» Consigne
Dans les enregistrements ci-dessous, extrayez sans rien y changer les lignes allant de celle qui contient « phylum: Chordata » jusqu'à celle qui contient « common name: Palm warbler », ces deux lignes comprises.

=== Extraits des données ===

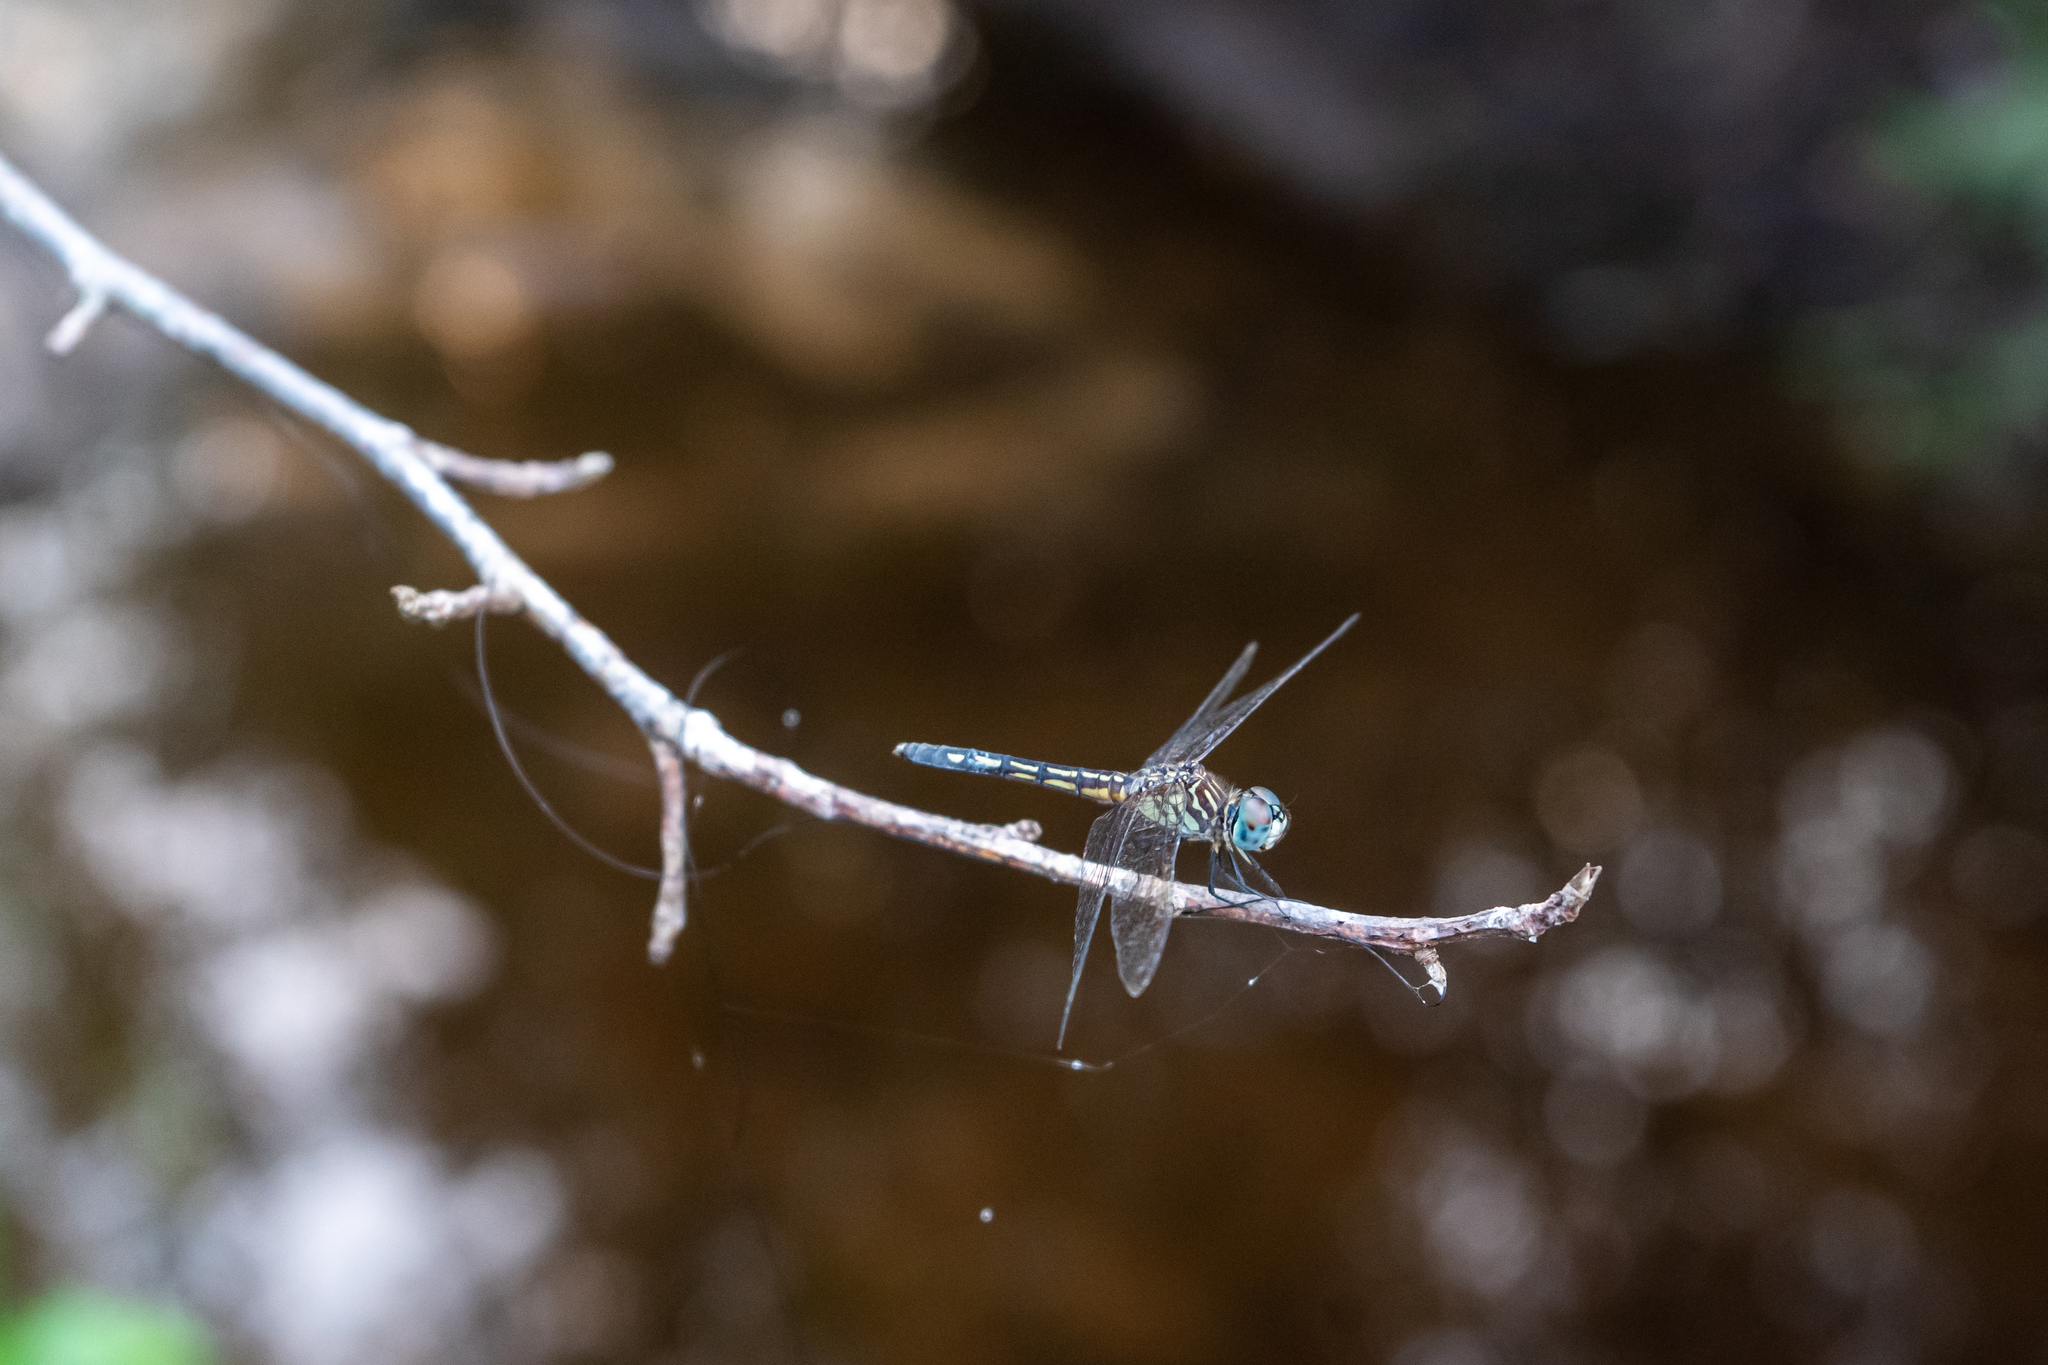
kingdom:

===
=== Extraits des données ===

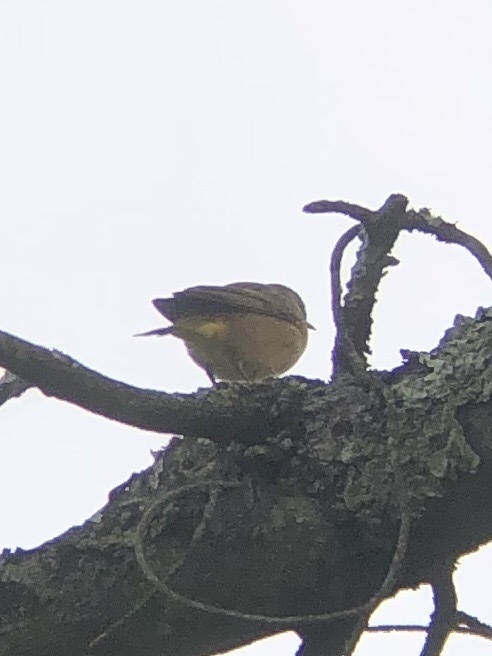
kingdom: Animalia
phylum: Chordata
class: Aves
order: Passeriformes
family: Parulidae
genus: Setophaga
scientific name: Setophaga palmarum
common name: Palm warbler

===

» Réponse complète
phylum: Chordata
class: Aves
order: Passeriformes
family: Parulidae
genus: Setophaga
scientific name: Setophaga palmarum
common name: Palm warbler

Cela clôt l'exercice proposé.